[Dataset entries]
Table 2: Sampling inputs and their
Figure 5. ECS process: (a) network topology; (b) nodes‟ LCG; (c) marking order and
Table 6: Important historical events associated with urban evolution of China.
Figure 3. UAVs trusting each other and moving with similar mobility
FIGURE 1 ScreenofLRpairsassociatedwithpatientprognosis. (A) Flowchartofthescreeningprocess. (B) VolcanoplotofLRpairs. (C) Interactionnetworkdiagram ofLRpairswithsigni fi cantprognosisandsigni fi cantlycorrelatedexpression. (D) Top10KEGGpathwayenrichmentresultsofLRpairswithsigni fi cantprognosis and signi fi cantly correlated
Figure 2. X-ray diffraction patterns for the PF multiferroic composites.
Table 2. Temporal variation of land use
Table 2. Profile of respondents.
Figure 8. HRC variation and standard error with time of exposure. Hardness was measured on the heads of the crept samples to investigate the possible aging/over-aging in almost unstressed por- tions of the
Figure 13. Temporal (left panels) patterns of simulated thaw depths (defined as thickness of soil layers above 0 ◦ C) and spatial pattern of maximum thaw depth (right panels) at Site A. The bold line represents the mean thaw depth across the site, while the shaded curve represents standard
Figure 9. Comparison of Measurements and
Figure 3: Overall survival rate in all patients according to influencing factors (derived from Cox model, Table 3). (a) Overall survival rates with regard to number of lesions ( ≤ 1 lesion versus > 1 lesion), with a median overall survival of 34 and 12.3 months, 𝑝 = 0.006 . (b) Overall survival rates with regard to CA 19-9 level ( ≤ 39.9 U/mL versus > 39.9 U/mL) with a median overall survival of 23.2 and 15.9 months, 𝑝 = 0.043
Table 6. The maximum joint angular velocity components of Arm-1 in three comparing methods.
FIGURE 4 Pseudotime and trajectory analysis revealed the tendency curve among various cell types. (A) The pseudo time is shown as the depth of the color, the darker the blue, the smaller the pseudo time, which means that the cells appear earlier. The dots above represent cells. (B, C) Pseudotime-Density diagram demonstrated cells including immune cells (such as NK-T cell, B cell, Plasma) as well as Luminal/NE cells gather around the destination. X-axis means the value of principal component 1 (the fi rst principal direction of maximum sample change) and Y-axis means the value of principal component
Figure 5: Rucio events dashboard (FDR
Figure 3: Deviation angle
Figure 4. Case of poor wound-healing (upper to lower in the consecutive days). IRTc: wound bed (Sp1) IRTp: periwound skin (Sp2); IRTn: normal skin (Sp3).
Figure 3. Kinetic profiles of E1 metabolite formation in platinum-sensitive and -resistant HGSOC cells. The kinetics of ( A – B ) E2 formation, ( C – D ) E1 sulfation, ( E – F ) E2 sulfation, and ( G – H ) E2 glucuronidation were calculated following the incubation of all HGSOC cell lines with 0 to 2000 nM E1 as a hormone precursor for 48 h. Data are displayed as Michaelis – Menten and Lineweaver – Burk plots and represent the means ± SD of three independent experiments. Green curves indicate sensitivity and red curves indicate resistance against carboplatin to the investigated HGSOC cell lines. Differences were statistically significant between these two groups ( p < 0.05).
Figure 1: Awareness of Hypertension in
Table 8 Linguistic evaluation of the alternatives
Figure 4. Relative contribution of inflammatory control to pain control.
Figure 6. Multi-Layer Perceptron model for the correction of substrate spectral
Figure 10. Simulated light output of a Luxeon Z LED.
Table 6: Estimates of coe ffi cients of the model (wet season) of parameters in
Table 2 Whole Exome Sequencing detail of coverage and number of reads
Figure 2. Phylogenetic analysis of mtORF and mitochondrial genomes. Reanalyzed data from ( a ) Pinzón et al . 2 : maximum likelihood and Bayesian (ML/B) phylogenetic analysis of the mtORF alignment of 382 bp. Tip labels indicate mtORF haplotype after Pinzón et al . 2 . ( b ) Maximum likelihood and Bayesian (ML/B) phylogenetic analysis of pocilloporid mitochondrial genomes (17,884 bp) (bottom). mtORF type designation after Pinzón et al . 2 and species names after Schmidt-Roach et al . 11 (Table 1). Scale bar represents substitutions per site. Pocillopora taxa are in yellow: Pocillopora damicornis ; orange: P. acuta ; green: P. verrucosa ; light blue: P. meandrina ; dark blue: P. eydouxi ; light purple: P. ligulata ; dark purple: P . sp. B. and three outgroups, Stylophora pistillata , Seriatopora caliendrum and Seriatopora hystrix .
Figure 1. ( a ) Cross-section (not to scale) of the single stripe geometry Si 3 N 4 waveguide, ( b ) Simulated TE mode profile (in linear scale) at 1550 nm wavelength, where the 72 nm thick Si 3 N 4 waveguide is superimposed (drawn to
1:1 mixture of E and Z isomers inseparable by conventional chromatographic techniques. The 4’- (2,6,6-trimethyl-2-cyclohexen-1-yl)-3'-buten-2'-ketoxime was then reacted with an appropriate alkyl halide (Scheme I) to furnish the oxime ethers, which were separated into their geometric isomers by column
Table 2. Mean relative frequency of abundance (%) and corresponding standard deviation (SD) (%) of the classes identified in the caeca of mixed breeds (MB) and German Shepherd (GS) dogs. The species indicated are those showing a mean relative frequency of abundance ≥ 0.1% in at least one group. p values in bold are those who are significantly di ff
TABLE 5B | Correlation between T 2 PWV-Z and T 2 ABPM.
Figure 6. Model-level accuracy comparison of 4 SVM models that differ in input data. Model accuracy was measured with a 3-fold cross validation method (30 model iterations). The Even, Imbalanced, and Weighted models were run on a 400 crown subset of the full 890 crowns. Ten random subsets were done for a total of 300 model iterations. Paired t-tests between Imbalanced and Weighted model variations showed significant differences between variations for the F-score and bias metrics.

WHAT IS REQUIRED » Nothing may be dropped or altered; repeat every record in full.

TASK SOLUTION »
Table 2: Sampling inputs and their
Figure 5. ECS process: (a) network topology; (b) nodes‟ LCG; (c) marking order and
Table 6: Important historical events associated with urban evolution of China.
Figure 3. UAVs trusting each other and moving with similar mobility
FIGURE 1 ScreenofLRpairsassociatedwithpatientprognosis. (A) Flowchartofthescreeningprocess. (B) VolcanoplotofLRpairs. (C) Interactionnetworkdiagram ofLRpairswithsigni fi cantprognosisandsigni fi cantlycorrelatedexpression. (D) Top10KEGGpathwayenrichmentresultsofLRpairswithsigni fi cantprognosis and signi fi cantly correlated
Figure 2. X-ray diffraction patterns for the PF multiferroic composites.
Table 2. Temporal variation of land use
Table 2. Profile of respondents.
Figure 8. HRC variation and standard error with time of exposure. Hardness was measured on the heads of the crept samples to investigate the possible aging/over-aging in almost unstressed por- tions of the
Figure 13. Temporal (left panels) patterns of simulated thaw depths (defined as thickness of soil layers above 0 ◦ C) and spatial pattern of maximum thaw depth (right panels) at Site A. The bold line represents the mean thaw depth across the site, while the shaded curve represents standard
Figure 9. Comparison of Measurements and
Figure 3: Overall survival rate in all patients according to influencing factors (derived from Cox model, Table 3). (a) Overall survival rates with regard to number of lesions ( ≤ 1 lesion versus > 1 lesion), with a median overall survival of 34 and 12.3 months, 𝑝 = 0.006 . (b) Overall survival rates with regard to CA 19-9 level ( ≤ 39.9 U/mL versus > 39.9 U/mL) with a median overall survival of 23.2 and 15.9 months, 𝑝 = 0.043
Table 6. The maximum joint angular velocity components of Arm-1 in three comparing methods.
FIGURE 4 Pseudotime and trajectory analysis revealed the tendency curve among various cell types. (A) The pseudo time is shown as the depth of the color, the darker the blue, the smaller the pseudo time, which means that the cells appear earlier. The dots above represent cells. (B, C) Pseudotime-Density diagram demonstrated cells including immune cells (such as NK-T cell, B cell, Plasma) as well as Luminal/NE cells gather around the destination. X-axis means the value of principal component 1 (the fi rst principal direction of maximum sample change) and Y-axis means the value of principal component
Figure 5: Rucio events dashboard (FDR
Figure 3: Deviation angle
Figure 4. Case of poor wound-healing (upper to lower in the consecutive days). IRTc: wound bed (Sp1) IRTp: periwound skin (Sp2); IRTn: normal skin (Sp3).
Figure 3. Kinetic profiles of E1 metabolite formation in platinum-sensitive and -resistant HGSOC cells. The kinetics of ( A – B ) E2 formation, ( C – D ) E1 sulfation, ( E – F ) E2 sulfation, and ( G – H ) E2 glucuronidation were calculated following the incubation of all HGSOC cell lines with 0 to 2000 nM E1 as a hormone precursor for 48 h. Data are displayed as Michaelis – Menten and Lineweaver – Burk plots and represent the means ± SD of three independent experiments. Green curves indicate sensitivity and red curves indicate resistance against carboplatin to the investigated HGSOC cell lines. Differences were statistically significant between these two groups ( p < 0.05).
Figure 1: Awareness of Hypertension in
Table 8 Linguistic evaluation of the alternatives
Figure 4. Relative contribution of inflammatory control to pain control.
Figure 6. Multi-Layer Perceptron model for the correction of substrate spectral
Figure 10. Simulated light output of a Luxeon Z LED.
Table 6: Estimates of coe ffi cients of the model (wet season) of parameters in
Table 2 Whole Exome Sequencing detail of coverage and number of reads
Figure 2. Phylogenetic analysis of mtORF and mitochondrial genomes. Reanalyzed data from ( a ) Pinzón et al . 2 : maximum likelihood and Bayesian (ML/B) phylogenetic analysis of the mtORF alignment of 382 bp. Tip labels indicate mtORF haplotype after Pinzón et al . 2 . ( b ) Maximum likelihood and Bayesian (ML/B) phylogenetic analysis of pocilloporid mitochondrial genomes (17,884 bp) (bottom). mtORF type designation after Pinzón et al . 2 and species names after Schmidt-Roach et al . 11 (Table 1). Scale bar represents substitutions per site. Pocillopora taxa are in yellow: Pocillopora damicornis ; orange: P. acuta ; green: P. verrucosa ; light blue: P. meandrina ; dark blue: P. eydouxi ; light purple: P. ligulata ; dark purple: P . sp. B. and three outgroups, Stylophora pistillata , Seriatopora caliendrum and Seriatopora hystrix .
Figure 1. ( a ) Cross-section (not to scale) of the single stripe geometry Si 3 N 4 waveguide, ( b ) Simulated TE mode profile (in linear scale) at 1550 nm wavelength, where the 72 nm thick Si 3 N 4 waveguide is superimposed (drawn to
1:1 mixture of E and Z isomers inseparable by conventional chromatographic techniques. The 4’- (2,6,6-trimethyl-2-cyclohexen-1-yl)-3'-buten-2'-ketoxime was then reacted with an appropriate alkyl halide (Scheme I) to furnish the oxime ethers, which were separated into their geometric isomers by column
Table 2. Mean relative frequency of abundance (%) and corresponding standard deviation (SD) (%) of the classes identified in the caeca of mixed breeds (MB) and German Shepherd (GS) dogs. The species indicated are those showing a mean relative frequency of abundance ≥ 0.1% in at least one group. p values in bold are those who are significantly di ff
TABLE 5B | Correlation between T 2 PWV-Z and T 2 ABPM.
Figure 6. Model-level accuracy comparison of 4 SVM models that differ in input data. Model accuracy was measured with a 3-fold cross validation method (30 model iterations). The Even, Imbalanced, and Weighted models were run on a 400 crown subset of the full 890 crowns. Ten random subsets were done for a total of 300 model iterations. Paired t-tests between Imbalanced and Weighted model variations showed significant differences between variations for the F-score and bias metrics.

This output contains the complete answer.